Task objective — Each line of the listing is to be copied exactly.

Excerpted records —
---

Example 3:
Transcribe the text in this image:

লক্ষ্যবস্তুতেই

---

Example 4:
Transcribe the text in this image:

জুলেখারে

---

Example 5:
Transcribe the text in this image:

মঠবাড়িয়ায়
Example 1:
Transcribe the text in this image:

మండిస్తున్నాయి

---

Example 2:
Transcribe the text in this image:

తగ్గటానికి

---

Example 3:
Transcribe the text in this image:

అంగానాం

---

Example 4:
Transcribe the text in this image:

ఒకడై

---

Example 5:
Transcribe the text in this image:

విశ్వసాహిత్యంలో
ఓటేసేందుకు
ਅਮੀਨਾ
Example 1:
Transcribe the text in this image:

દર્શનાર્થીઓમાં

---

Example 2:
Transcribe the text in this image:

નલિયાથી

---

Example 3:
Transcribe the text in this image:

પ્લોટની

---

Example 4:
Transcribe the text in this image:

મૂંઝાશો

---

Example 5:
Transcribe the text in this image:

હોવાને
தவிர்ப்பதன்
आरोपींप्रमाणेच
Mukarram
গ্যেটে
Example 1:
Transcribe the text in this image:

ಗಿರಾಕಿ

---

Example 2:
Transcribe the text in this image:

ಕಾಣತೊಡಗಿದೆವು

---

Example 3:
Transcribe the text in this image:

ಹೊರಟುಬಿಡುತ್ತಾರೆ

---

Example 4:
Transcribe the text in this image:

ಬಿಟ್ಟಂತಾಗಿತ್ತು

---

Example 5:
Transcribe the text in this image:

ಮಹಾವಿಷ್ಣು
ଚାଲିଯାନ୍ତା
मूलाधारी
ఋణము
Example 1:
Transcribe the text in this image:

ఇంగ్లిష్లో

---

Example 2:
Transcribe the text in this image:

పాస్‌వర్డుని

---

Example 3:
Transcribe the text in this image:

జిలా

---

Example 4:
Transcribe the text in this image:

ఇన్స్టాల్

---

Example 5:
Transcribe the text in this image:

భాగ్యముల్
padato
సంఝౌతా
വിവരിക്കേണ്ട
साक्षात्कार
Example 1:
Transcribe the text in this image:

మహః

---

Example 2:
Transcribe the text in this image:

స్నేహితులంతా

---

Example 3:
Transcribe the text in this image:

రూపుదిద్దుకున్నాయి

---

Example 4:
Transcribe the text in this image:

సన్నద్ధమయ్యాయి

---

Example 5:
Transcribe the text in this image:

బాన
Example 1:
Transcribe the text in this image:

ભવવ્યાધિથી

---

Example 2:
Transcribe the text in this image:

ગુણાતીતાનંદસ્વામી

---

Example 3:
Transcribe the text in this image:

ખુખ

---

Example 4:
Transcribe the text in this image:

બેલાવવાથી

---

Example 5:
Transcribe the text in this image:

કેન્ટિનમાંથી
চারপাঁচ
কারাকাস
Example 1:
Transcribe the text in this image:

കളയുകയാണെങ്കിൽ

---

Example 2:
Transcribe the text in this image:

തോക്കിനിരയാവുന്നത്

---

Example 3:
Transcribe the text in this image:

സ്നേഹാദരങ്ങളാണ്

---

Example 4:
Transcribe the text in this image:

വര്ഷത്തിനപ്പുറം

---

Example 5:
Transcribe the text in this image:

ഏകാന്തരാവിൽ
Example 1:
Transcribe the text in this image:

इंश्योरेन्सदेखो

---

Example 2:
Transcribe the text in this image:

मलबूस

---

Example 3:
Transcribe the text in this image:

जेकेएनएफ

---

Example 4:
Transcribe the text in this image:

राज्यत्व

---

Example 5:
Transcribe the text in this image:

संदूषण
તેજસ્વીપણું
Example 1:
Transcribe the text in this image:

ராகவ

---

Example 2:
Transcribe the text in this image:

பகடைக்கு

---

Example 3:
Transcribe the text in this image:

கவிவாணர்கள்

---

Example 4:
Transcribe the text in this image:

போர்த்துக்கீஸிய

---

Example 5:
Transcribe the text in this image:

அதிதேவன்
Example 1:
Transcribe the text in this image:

Answer to the exercise —
---

Example 3:
Transcribe the text in this image:

লক্ষ্যবস্তুতেই

---

Example 4:
Transcribe the text in this image:

জুলেখারে

---

Example 5:
Transcribe the text in this image:

মঠবাড়িয়ায়
Example 1:
Transcribe the text in this image:

మండిస్తున్నాయి

---

Example 2:
Transcribe the text in this image:

తగ్గటానికి

---

Example 3:
Transcribe the text in this image:

అంగానాం

---

Example 4:
Transcribe the text in this image:

ఒకడై

---

Example 5:
Transcribe the text in this image:

విశ్వసాహిత్యంలో
ఓటేసేందుకు
ਅਮੀਨਾ
Example 1:
Transcribe the text in this image:

દર્શનાર્થીઓમાં

---

Example 2:
Transcribe the text in this image:

નલિયાથી

---

Example 3:
Transcribe the text in this image:

પ્લોટની

---

Example 4:
Transcribe the text in this image:

મૂંઝાશો

---

Example 5:
Transcribe the text in this image:

હોવાને
தவிர்ப்பதன்
आरोपींप्रमाणेच
Mukarram
গ্যেটে
Example 1:
Transcribe the text in this image:

ಗಿರಾಕಿ

---

Example 2:
Transcribe the text in this image:

ಕಾಣತೊಡಗಿದೆವು

---

Example 3:
Transcribe the text in this image:

ಹೊರಟುಬಿಡುತ್ತಾರೆ

---

Example 4:
Transcribe the text in this image:

ಬಿಟ್ಟಂತಾಗಿತ್ತು

---

Example 5:
Transcribe the text in this image:

ಮಹಾವಿಷ್ಣು
ଚାଲିଯାନ୍ତା
मूलाधारी
ఋణము
Example 1:
Transcribe the text in this image:

ఇంగ్లిష్లో

---

Example 2:
Transcribe the text in this image:

పాస్‌వర్డుని

---

Example 3:
Transcribe the text in this image:

జిలా

---

Example 4:
Transcribe the text in this image:

ఇన్స్టాల్

---

Example 5:
Transcribe the text in this image:

భాగ్యముల్
padato
సంఝౌతా
വിവരിക്കേണ്ട
साक्षात्कार
Example 1:
Transcribe the text in this image:

మహః

---

Example 2:
Transcribe the text in this image:

స్నేహితులంతా

---

Example 3:
Transcribe the text in this image:

రూపుదిద్దుకున్నాయి

---

Example 4:
Transcribe the text in this image:

సన్నద్ధమయ్యాయి

---

Example 5:
Transcribe the text in this image:

బాన
Example 1:
Transcribe the text in this image:

ભવવ્યાધિથી

---

Example 2:
Transcribe the text in this image:

ગુણાતીતાનંદસ્વામી

---

Example 3:
Transcribe the text in this image:

ખુખ

---

Example 4:
Transcribe the text in this image:

બેલાવવાથી

---

Example 5:
Transcribe the text in this image:

કેન્ટિનમાંથી
চারপাঁচ
কারাকাস
Example 1:
Transcribe the text in this image:

കളയുകയാണെങ്കിൽ

---

Example 2:
Transcribe the text in this image:

തോക്കിനിരയാവുന്നത്

---

Example 3:
Transcribe the text in this image:

സ്നേഹാദരങ്ങളാണ്

---

Example 4:
Transcribe the text in this image:

വര്ഷത്തിനപ്പുറം

---

Example 5:
Transcribe the text in this image:

ഏകാന്തരാവിൽ
Example 1:
Transcribe the text in this image:

इंश्योरेन्सदेखो

---

Example 2:
Transcribe the text in this image:

मलबूस

---

Example 3:
Transcribe the text in this image:

जेकेएनएफ

---

Example 4:
Transcribe the text in this image:

राज्यत्व

---

Example 5:
Transcribe the text in this image:

संदूषण
તેજસ્વીપણું
Example 1:
Transcribe the text in this image:

ராகவ

---

Example 2:
Transcribe the text in this image:

பகடைக்கு

---

Example 3:
Transcribe the text in this image:

கவிவாணர்கள்

---

Example 4:
Transcribe the text in this image:

போர்த்துக்கீஸிய

---

Example 5:
Transcribe the text in this image:

அதிதேவன்
Example 1:
Transcribe the text in this image:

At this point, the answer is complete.